Cooling unit on top of Pi 5 board
Cooling unit

Bernie said that it needs a reasonably fast SD card; the specs include an 8GB option and the documentation recommends using a rechargeable battery. David asked about the CPU and Bernie said it was about twice as fast as in the Pi 4. Steve noted that the Pi 5 supports AES. David said that he understood that H265 was not present and Bernie said that video handling was being done in software rather than in hardware.

Bernie noted that the Raspberry Pi Zero is back in stock.

Steve shared an example of using the Pi Zero and MQTT which he had originally been inspired to investigate by Brian’s 2016 presentation on Node-RED and MQTT.

Steve holding up a display unit
Steve’s example of using MQTT with a Pi Zero

There was a discussion of Snaps which Ubuntu installs rather than downloading the program from a repo.

David commented that AppImages work like a charm; though all the libraries are linked to a particular version of Ubuntu, they work nearly always and, when they don’t, it’s fixed within a couple of weeks.

Steve commented that he is running Ubuntu 22.04 LTS which he finds very stable.

Darren reported that his microphone had stopped working after he had tried to adjust it with Alsa.
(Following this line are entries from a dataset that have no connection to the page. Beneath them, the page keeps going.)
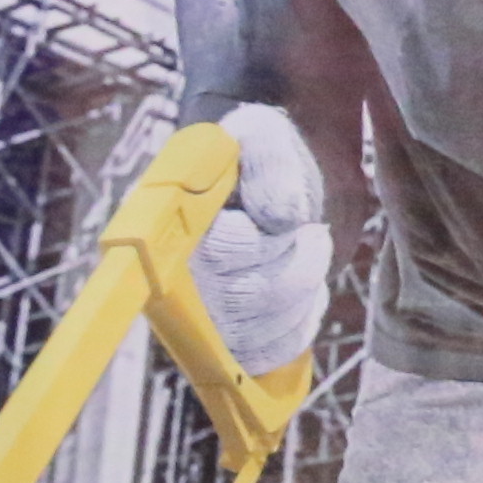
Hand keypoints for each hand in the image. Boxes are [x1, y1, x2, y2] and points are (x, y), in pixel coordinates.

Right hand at [192, 101, 329, 373]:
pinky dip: (303, 319)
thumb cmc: (258, 157)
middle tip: (310, 232)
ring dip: (305, 288)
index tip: (288, 223)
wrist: (269, 183)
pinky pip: (275, 348)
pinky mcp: (230, 339)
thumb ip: (269, 162)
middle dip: (296, 264)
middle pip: (246, 298)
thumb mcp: (263, 134)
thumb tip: (282, 218)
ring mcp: (202, 314)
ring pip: (266, 327)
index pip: (218, 253)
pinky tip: (303, 287)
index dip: (256, 243)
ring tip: (305, 250)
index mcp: (171, 223)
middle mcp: (177, 275)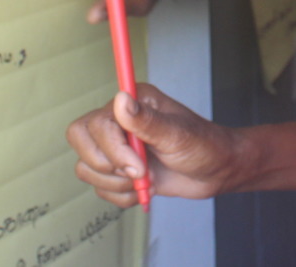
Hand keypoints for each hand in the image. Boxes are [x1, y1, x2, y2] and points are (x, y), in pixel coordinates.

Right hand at [66, 85, 250, 207]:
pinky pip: (99, 188)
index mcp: (133, 102)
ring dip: (117, 184)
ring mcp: (117, 145)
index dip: (112, 149)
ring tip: (147, 180)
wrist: (216, 171)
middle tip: (140, 173)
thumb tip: (121, 99)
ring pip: (86, 168)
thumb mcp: (178, 134)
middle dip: (108, 166)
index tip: (139, 166)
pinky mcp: (118, 170)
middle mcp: (119, 120)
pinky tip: (146, 188)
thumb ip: (147, 121)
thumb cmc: (204, 146)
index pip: (95, 123)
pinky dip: (121, 196)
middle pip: (79, 139)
He is going to the York CoderDojo where he uses D; it takes a long time to compile but runs very fast. However, macros are very difficult to introduce. This led into a discussion of macros; Steve said that he did not like the C macros while David commented that macros were a stupid idea in a high level language; they were a bad idea 49 years ago and are a bad idea now. Darren defended the use of macros but David said that you cannot use macros in other contexts. Macros may be useful for doing functions in a scripting system but they should not be used for type definitions.

Darren commented that he found Java easier to use than Python; he likes D for much the same reason.